Os dilemas da reforma política

A proposta de reforma política enviada pelo governo ao Congresso Nacional no final de agosto contém alguns dilemas. Ela introduz […]

A proposta de reforma política enviada pelo governo ao Congresso Nacional no final de agosto contém alguns dilemas. Ela introduz a lista partidária, o financiamento de campanhas e o fortalecimento da fidelidade partidária, o que é positivo. Mas reintroduz a cláusula de barreira (ou cláusula de desempenho) e a proibição de coligações em eleições proporcionais (para deputados e vereadores), medidas que restringem a representação do eleitorado e podem engessar a atuação dos partidos. Quer, finalmente, criar obstáculos para a candidatura dos chamados ''ficha suja'', outra controvérsia pois afasta das disputas concorrentes de moralidade duvidosa ao custo de penalizar aqueles acusados e processados injustamente e que, assim, ficam privados do pleno exercício de seus direitos políticos.



A reforma politica merece debate. A introdução da lista partidária tem o efeito democrático de fortalecer os partidos políticos.

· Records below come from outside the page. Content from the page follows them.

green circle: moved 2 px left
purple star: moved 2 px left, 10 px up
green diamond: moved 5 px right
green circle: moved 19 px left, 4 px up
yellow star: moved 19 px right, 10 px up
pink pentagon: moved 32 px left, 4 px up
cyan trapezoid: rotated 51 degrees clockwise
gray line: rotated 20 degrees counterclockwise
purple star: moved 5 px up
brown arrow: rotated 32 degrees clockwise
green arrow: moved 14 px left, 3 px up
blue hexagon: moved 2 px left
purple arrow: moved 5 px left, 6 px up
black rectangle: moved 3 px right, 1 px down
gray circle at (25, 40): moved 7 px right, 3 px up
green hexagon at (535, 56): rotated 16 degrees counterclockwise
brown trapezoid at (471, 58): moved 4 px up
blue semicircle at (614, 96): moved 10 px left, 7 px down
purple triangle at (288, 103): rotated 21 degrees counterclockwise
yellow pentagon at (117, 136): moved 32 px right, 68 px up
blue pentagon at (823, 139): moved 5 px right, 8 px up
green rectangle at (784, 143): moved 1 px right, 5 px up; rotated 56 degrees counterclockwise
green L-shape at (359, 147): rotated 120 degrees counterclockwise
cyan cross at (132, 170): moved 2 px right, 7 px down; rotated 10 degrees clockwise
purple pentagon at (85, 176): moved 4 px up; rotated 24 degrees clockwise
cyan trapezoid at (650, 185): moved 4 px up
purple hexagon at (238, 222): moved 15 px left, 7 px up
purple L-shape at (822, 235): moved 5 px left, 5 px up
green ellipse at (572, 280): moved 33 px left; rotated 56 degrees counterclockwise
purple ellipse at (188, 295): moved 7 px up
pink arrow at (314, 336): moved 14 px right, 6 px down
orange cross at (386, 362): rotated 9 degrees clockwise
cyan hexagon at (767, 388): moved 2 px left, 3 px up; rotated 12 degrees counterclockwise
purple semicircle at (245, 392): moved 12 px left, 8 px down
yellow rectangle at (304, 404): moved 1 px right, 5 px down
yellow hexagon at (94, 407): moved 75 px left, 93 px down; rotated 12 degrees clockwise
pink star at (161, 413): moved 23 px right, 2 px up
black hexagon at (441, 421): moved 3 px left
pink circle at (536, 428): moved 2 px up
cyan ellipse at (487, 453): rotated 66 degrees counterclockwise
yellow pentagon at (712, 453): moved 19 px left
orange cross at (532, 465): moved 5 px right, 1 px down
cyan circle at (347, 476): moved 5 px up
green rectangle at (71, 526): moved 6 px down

Serão eles quem organizarão as listas e o eleitor passará a votar nelas, e não no candidato, sendo eleitos aqueles que, seguindo o posicionamento pré-ordenado, completarem o conjunto de vagas a que o partido tem direito; se o partido tem direito a dez mandatários, são eleitos os dez primeiros da lista, e assim por diante.



O financiamento público de campanha é outra medida de caráter profundamente democrático, que as forças progressistas reivindicam faz tempo. Ela coibe a influência do poder econômico nas eleições sendo, por isso, rejeitada pelos donos do dinheiro pois terão obstáculos para usá-lo como fazem hoje, quando o acesso a maiores recursos tem papel decisivo para desigualar as disputas eleitorais. Com o financiamento público – através do qual o governo destinará recursos aos partidos, para uso em campanhas eleitorais – as disputas ficarão mais igualadas e o resultado será o fortalecimento da democracia com a criação de condições de competição mais equânimes entre candidatos de origem popular e, em consequência, quase sempre com recursos escassos, e aqueles com dinheiro mais farto.



Estes são dois pontos positivos da pretendida reforma política. Mas eles vêm acompanhados por outros dois que já causaram – e ainda vão causar – muita controvérsia. Ao estabelecer um limite de votos – mesmo que mínimo – para o desempenho eleitoral dos partidos, a reforma política reintroduz uma questão já superada pela memorável decisão do Supremo Tribunal Federal de dezembro de 2006: a cláusula de barreira.



Qualquer restrição à representação é um prejuízo para a democracia. Se um partido tiver força para angariar votos capazes de levar um único representante para o conjunto dos 513 que compõe a Câmara dos Deputados, e sua eleição não for reconhecida, seus eleitores ficarão sem representação e quem perde com isso é a democracia. Este é um dos pontos que tornam a cláusula de barreira prejudicial.



Há outra questão. O sistema partidário brasileiro não está consolidado. Ao contrário, as últimas eleições revelam um declínio dos partidos conservadores, e a ascensão de partidos ligados ao povo. É notável, por exemplo, o que ocorre com o DEM, que tem perdido votos a cada eleição. Neste quadro móvel, em que a influência de alguns partidos – e, portanto, de algumas correntes de opinião presentes na sociedade brasileira – declina, enquanto cresce o protagonismo de outras organizações partidárias, a introdução de regras que limitam a representação e a liberdade de coligação entre os partidos pode engessar esse movimento de reorganização das forças políticas. Com o agravante de, no ''tapetão'', criar condições para manter uma situação artificial que tanto valoriza os que declinam quanto desfavorecem as forças ascendentes.



A reforma política necessária é aquela que amplia a democracia, fortalece os partidos políticos, coibe todo tipo de abuso eleitoral e torna as disputas mais iguais com restrições ao uso do poder econômico. Todas as medidas que apontem neste rumo são louváveis, ao contrário daquelas que restrinjam a representação e a liberdade partidária.